For jockeys, York is ever so easy to ride. That said, they do tend to get racing too early. What they also tend to do in races on the round course is come up the centre of the home straight, which to my eyes looks terrible. It still baffles me why it happens. I fail to understand why they don't go the shortest way, namely up the far rail, except that they feel by fanning out across the track they are less likely to end up with suspensions.

Sunsprite, who has now brought up a hat-trick of wins for us, is a possible runner in the Gimcrack on Friday, but his participation is dependent on the ground. He is rated 93, so he would be behind a few of his rivals, but if the conditions are soft that might just even things up for him.
As for Wednesday's Juddmonte International, I would side with Roaring Lion, mainly because he was impressive in the Dante. I always like to be with horses who have proven form on a particular track. That's especially true with York, as not every horse acts there.

The weather is causing us a few headaches at the moment.

First it was dry and hot. That caused dust, which takes its toll. Horses have very sensitive airways and through the extended dry period quite a lot will have had sore throats. For the same reason my son Dessie suddenly picked up a chesty cough.

We are now having very changeable weather. There was one morning last week when it was really chilly first thing. It almost felt frosty. It might have been as much as 7C or 8C but that was a massive drop from something like 30C the evening before. These rapid changes can bring on chills and coughs in horses. You're never sure whether rugs should be on - which can cause too much sweating - or off.

I ran a horse in a nursery at Kempton on Wednesday called Kenoughty who I felt stopped a bit quick. That may have been down to one of these weather-related issues.

When I walked into his box on the morning of the race he hadn't eaten all his breakfast. He is a horse who normally cleans his bowl but this time he had left half.

Was that enough not to run him?
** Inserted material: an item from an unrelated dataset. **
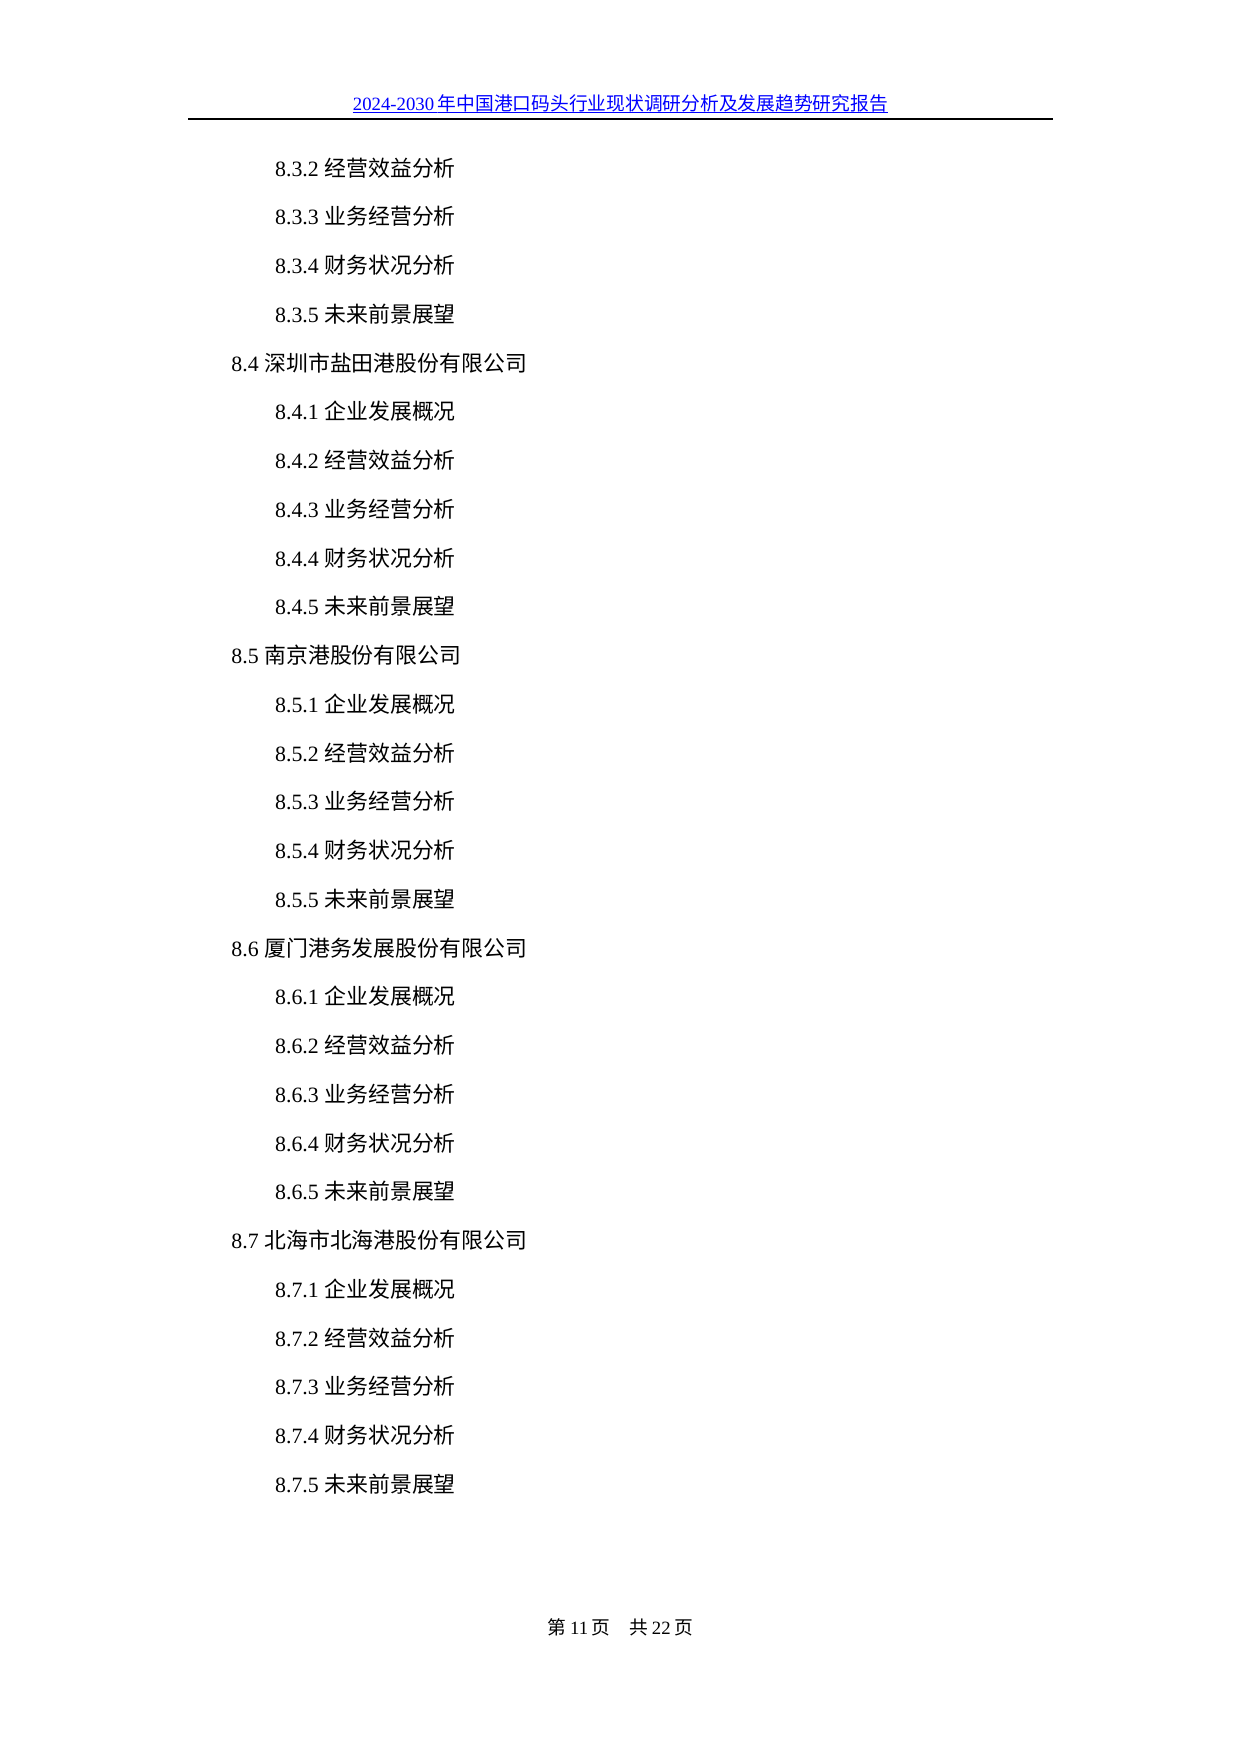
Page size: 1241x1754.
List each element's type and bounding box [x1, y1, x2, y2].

text [187, 150, 1053, 1499]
I pondered the question and pointed out to the owners he hadn't finished his food. In the end I decided to run him but was then left annoyed with myself for doing so when he underperformed. However, he had scoped clean two days before, his temperature was fine and he was drinking all his water, so on the balance of probability we let him race. If you didn't run any horse who failed to eat up you would have a colossal number of non-runners. You often have to take a gut decision. Sometimes you'll be right. Sometimes you'll be wrong.

The comforting aspect of this if he was indeed not quite 100 per cent on Wednesday it won't have done him any harm.

Were he a jumper who had been asked to cover three miles over fences, he would have been pulled up and damage would have been done. It would take a trainer six weeks to get a horse like that back to being cherry ripe. Flat trainers like me are far luckier than our jumps counterparts. Flat horses are off the bridle for just three furlongs and, as such, it is much easier to get back to their A-game again.